Da gibt es viele Fragezeichen. Sie wird sicher nicht plötzlich komplett eisfrei werden, aber es würde noch deutlich mehr Schelfeis kaputtgehen als ohnehin schon. Die große Unbekannte ist die Westantarktis: Bleiben die Gletscher dort einigermaßen stabil oder kommt es zu einem ganz schnellen Rückzug? Wenn das passiert, würde das mit einem raschen Anstieg des weltweiten Meeresspiegels einhergehen – mit allen bekannten Folgen.

In der Klimaforschung ist oft von sogenannten Kipppunkten die Rede. Wäre das einer?
Genau. Es geht darum, dass eine Veränderung die nächste Veränderung anstößt, unterstützt durch natürliche Faktoren.
Wie verändern sich die Meeresströmungen in der Antarktis durch den Klimawandel?
Normalerweise würde ein großer Teil des warmen Wassers strömungsbedingt gar nicht bis unter das Schelfeis gelangen. Wenn sich aber die Strömungen ändern – und das passiert durch den Klimawandel –, werden die Gletscher sehr viel schneller ausgedünnt. Danach sieht es im Moment aus. Sensoren der Ozeanographen können diese Warmwasserströmungen genau messen.
Was müsste politisch passieren, um die Antarktis zu retten?
Es ist ganz einfach und allgemein bekannt: Der CO2-Ausstoß muss runter. Die Gletscher interessiert letztendlich nur die Temperatur. Wenn sich die Atmosphäre und die Ozeane abkühlen, werden die Eismassen wieder dicker und die Gletscher können wieder wachsen. Eine Umkehr ist also durchaus möglich.
Vor einigen Jahren machte der Glaziologe Johannes Feldmann vom Potsdam-Institut für Klimafolgenforschung von sich reden, als er vorschlug, die Antarktis durch Kunstschnee zu retten. Was halten Sie von solchen Ideen?
Physikalisch mag das funktionieren, aber in der Realität stelle ich es mir sehr schwer umsetzbar vor. Bei unseren Kampagnen haben wir schon viele logistische Probleme und auch Schwierigkeiten mit der Technik in der extremen Kälte. So was hinzukriegen ist eher schwierig.
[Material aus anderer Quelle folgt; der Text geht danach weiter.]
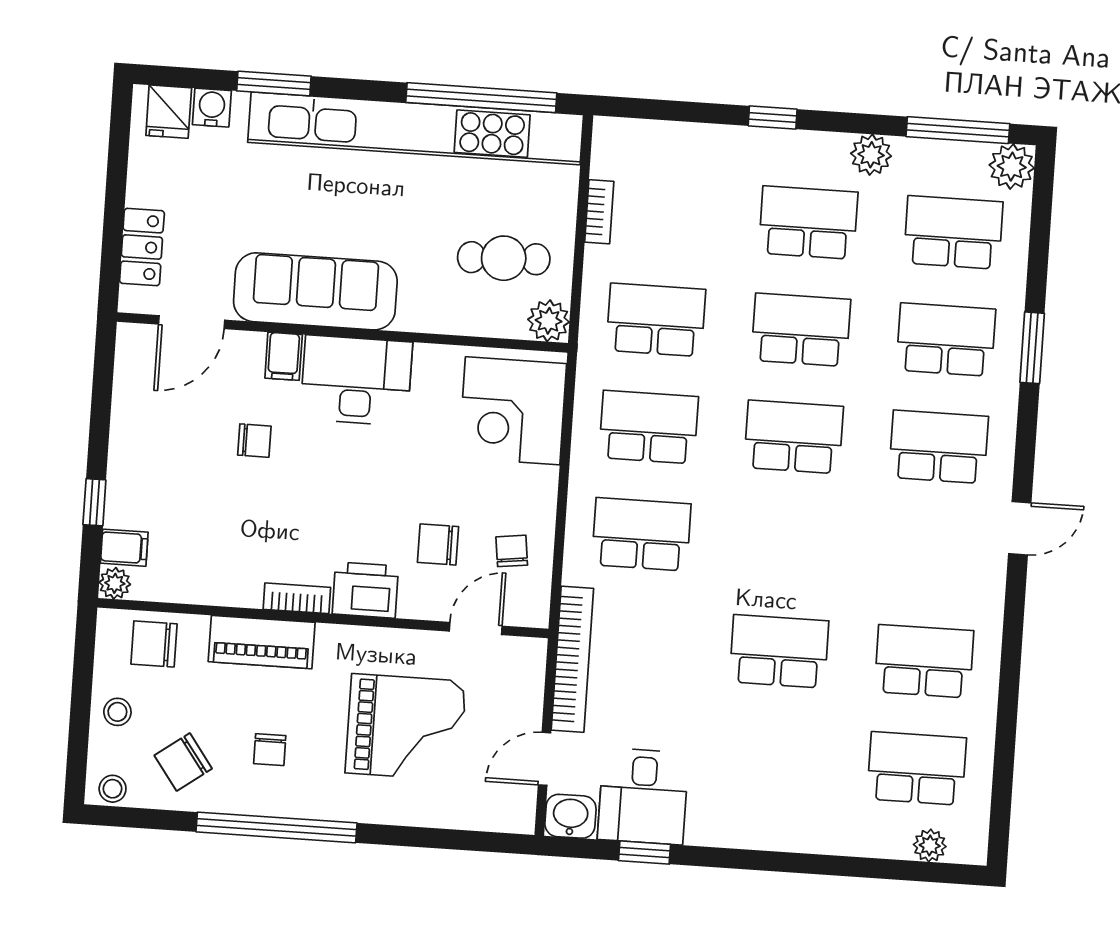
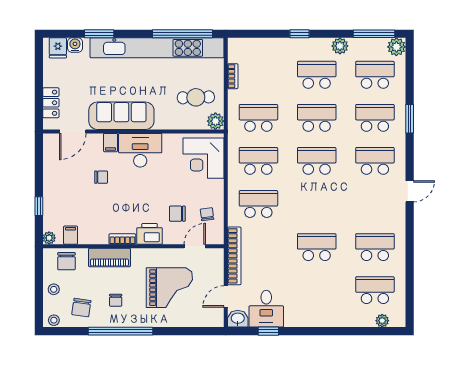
filing cabinet: (124, 548) -> (71, 235), moved, turned -90
chair: (154, 644) -> (66, 261), turned -90
chair: (183, 762) -> (81, 308), turned -46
In der Wissenschaft geht die Sorge um, dass die Klimaforschung weniger Beachtung findet, seit die Trump-Regierung die Gelder dafür massiv kürzt. Spüren Sie davon etwas?
Persönlich spüre ich bei meiner Arbeit noch nichts, aber in unserem Forschungsbereich leben alle davon, dass unterschiedliche Nationen ihre Daten teilen. Aus den USA gibt es schon Ankündigungen, dass in Zukunft weniger Daten kommen könnten. Zum Glück haben wir in Europa mit den Copernicus-Satelliten ein eigenes Erdbeobachtungssystem. Aber klar: Je mehr Material, desto besser die Vorhersagen. Jeder Datensatz, der fehlt, ist einer zu viel.
Sehen Sie auch Entwicklungen, die Ihnen Hoffnung geben?
International gibt es viele Bemühungen, wissenschaftliche Erkenntnisse zusammenzubringen. Wir arbeiten eng zusammen, das Internationale Polarjahr 2032/33 (staatenübergreifendes Projekt zur Erforschung von Arktis und Antarktis; Anm. d. Red.) wird diesen Netzwerken noch mal Schub verleihen. Auch die Messtechnik wird immer besser, wodurch genauere Prognosen möglich sind. Am Ross-Schelfeis wurde von einem internationalen Team zum ersten Mal in einen Kanal an der Unterseite des Eises gebohrt. So etwas begeistert mich, denn es verbessert unser Verständnis. Da sind noch viele Durchbrüche zu erwarten.
Und beim Klimaschutz?
Da sehe ich ehrlich gesagt nicht so viele Dinge, die mir Hoffnung machen. Das einzig Positive ist, dass man den Trend aufhalten kann, wenn man nur will. Und ich sehe, dass Menschen sich ändern können. Nach meinen Vorträgen merke ich immer wieder, dass diese Bereitschaft da ist – viel mehr als noch vor zehn oder 20 Jahren.